== SELECTED PASSAGE ==

Downcasting object dtype arrays on .fillna, .ffill, .bfill is deprecated and will change in a future version. Call result.infer_objects(copy=False) instead. To opt-in to the future behavior, set `pd.set_option('future.no_silent_downcasting', True)`


Downcasting object dtype arrays on .fillna, .ffill, .bfill is deprecated and will change in a future version. Call result.infer_objects(copy=False) instead. To opt-in to the future behavior, set `pd.set_option('future.no_silent_downcasting', True)`



## Projected Returns
It's now time to check if your trading signal has the potential to become profitable!

We'll start by computing the net returns this portfolio would return. For simplicity, we'll assume every stock gets an equal dollar amount of investment. This makes it easier to compute a portfolio's returns as the simple arithmetic average of the individual stock returns.

Implement the `portfolio_returns` function to compute the expected portfolio returns. Using `df_long` to indicate which stocks to long and `df_short` to indicate which stocks to short, calculate the returns using `lookahead_returns`. To help with calculation, we've provided you with `n_stocks` as the number of stocks we're investing in a single period.

In [18]:
def portfolio_returns(df_long, df_short, lookahead_returns, n_stocks):
    """
    Compute expected returns for the portfolio, assuming equal investment in each long/short stock.
    
    Parameters
    ----------
    df_long : DataFrame
        Top stocks for each ticker and date marked with a 1
    df_short : DataFrame
        Bottom stocks for each ticker and date marked with a 1
    lookahead_returns : DataFrame
        Lookahead returns for each ticker and date
    n_stocks: int
        The number number of stocks chosen for each month
    
    Returns
    -------
    portfolio_returns : DataFrame
        Expected portfolio returns for each ticker and date
    """

===
== INFORMATION PROVIDED ==

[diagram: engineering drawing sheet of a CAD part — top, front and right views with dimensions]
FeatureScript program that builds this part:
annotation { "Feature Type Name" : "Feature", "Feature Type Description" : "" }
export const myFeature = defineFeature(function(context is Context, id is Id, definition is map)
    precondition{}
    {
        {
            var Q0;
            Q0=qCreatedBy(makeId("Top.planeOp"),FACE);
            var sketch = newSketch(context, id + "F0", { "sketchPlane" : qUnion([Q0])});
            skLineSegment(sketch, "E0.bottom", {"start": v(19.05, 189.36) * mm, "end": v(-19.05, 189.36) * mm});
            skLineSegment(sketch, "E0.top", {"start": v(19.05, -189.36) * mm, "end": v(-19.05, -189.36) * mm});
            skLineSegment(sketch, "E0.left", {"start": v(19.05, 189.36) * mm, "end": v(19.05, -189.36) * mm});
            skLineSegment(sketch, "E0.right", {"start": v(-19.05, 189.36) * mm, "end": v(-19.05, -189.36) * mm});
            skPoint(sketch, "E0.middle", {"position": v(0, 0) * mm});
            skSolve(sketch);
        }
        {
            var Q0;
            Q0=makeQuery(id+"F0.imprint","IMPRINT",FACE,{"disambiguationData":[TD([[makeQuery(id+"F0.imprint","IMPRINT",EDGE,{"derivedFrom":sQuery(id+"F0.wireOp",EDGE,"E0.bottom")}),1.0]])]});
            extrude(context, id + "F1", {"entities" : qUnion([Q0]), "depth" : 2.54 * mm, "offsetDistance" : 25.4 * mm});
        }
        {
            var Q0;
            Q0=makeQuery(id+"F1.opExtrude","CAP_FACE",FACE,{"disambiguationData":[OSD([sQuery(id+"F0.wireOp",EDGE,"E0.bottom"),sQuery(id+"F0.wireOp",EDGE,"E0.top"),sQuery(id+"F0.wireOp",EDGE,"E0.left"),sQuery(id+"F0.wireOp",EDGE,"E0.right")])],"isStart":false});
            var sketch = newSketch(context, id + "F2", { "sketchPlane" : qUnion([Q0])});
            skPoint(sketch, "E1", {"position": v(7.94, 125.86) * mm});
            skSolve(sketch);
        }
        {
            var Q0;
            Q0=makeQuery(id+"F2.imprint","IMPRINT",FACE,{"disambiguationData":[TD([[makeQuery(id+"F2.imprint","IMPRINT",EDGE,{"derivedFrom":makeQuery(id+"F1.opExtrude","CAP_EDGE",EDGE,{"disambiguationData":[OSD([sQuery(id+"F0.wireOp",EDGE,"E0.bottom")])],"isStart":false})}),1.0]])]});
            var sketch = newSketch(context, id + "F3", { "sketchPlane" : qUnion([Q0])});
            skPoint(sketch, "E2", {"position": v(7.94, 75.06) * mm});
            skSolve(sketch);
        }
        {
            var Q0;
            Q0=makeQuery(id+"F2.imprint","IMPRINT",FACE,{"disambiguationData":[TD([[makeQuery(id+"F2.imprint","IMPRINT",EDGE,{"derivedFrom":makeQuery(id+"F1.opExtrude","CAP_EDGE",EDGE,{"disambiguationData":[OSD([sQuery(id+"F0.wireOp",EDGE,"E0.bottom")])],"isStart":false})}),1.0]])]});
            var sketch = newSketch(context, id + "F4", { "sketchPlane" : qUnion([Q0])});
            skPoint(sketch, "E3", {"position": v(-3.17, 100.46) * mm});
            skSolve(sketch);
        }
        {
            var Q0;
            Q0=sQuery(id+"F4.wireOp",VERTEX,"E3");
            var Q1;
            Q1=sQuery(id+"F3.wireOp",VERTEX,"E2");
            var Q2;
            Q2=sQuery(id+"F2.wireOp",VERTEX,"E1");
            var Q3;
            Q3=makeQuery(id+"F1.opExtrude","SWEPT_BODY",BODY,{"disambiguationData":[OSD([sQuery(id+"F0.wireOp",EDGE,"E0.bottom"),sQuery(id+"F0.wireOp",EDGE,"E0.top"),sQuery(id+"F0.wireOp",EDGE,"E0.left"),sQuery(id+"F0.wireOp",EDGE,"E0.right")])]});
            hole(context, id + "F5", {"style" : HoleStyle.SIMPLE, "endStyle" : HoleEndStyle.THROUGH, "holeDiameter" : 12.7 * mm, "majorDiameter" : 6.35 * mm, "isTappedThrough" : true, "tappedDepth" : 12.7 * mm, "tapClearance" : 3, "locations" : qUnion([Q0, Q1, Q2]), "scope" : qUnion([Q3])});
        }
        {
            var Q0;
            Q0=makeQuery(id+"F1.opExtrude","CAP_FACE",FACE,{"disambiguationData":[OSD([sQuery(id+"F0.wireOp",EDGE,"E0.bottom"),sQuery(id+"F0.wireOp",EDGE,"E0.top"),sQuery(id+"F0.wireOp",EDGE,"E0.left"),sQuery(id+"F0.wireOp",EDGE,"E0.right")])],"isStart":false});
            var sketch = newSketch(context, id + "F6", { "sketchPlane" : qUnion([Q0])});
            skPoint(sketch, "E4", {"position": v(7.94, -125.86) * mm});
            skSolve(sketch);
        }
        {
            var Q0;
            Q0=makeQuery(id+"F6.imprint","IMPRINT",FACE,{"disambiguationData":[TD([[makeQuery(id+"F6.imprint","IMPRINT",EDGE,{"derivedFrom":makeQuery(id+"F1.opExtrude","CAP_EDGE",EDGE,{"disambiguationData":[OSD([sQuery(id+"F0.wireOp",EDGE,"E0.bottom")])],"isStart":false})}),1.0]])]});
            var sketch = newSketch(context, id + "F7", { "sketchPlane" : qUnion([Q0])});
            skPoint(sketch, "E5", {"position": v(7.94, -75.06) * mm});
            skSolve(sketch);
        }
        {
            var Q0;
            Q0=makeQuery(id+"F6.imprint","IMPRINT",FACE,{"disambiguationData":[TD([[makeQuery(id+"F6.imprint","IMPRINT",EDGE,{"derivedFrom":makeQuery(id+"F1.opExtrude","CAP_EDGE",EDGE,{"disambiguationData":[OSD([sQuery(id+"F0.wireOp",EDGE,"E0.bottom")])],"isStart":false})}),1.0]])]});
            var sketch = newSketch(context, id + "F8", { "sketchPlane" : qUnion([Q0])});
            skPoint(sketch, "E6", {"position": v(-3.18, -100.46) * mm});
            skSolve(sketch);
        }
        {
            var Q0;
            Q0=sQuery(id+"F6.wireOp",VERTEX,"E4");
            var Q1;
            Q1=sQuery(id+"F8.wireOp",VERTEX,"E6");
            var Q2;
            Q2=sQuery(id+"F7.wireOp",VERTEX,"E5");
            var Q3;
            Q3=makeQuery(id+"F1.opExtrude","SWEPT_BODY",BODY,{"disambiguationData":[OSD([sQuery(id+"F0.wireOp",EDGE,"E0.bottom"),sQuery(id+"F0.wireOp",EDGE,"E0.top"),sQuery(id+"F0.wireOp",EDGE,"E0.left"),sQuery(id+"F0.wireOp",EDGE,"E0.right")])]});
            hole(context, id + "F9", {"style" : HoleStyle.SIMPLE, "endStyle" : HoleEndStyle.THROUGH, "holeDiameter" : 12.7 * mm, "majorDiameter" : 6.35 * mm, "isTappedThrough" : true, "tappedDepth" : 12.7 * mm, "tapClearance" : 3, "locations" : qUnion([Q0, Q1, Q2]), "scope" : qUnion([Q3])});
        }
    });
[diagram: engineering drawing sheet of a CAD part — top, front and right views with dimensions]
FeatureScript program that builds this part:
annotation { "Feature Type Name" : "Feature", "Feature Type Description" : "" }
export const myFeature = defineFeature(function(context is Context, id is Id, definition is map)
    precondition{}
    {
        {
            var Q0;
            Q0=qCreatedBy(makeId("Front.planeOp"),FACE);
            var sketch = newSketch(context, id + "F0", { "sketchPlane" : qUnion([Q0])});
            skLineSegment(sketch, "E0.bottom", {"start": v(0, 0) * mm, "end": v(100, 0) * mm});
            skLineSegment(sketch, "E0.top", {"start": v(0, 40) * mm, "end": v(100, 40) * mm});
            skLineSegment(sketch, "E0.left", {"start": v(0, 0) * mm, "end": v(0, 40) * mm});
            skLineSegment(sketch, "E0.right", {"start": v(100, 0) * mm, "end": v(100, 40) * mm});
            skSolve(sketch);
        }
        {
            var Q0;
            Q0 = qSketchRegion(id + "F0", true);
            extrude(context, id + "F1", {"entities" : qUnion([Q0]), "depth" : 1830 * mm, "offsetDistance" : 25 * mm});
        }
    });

===

**WRITTEN PROBLEM:** In the projected returns section, could you update the stretch that opens with "We'll start by" and closes with "a single period." so that "arithmetic average" reads "mean", and give that stretch again?

**PROBLEM SOLUTION:**
We'll start by computing the net returns this portfolio would return. For simplicity, we'll assume every stock gets an equal dollar amount of investment. This makes it easier to compute a portfolio's returns as the simple mean of the individual stock returns.

Implement the `portfolio_returns` function to compute the expected portfolio returns. Using `df_long` to indicate which stocks to long and `df_short` to indicate which stocks to short, calculate the returns using `lookahead_returns`. To help with calculation, we've provided you with `n_stocks` as the number of stocks we're investing in a single period.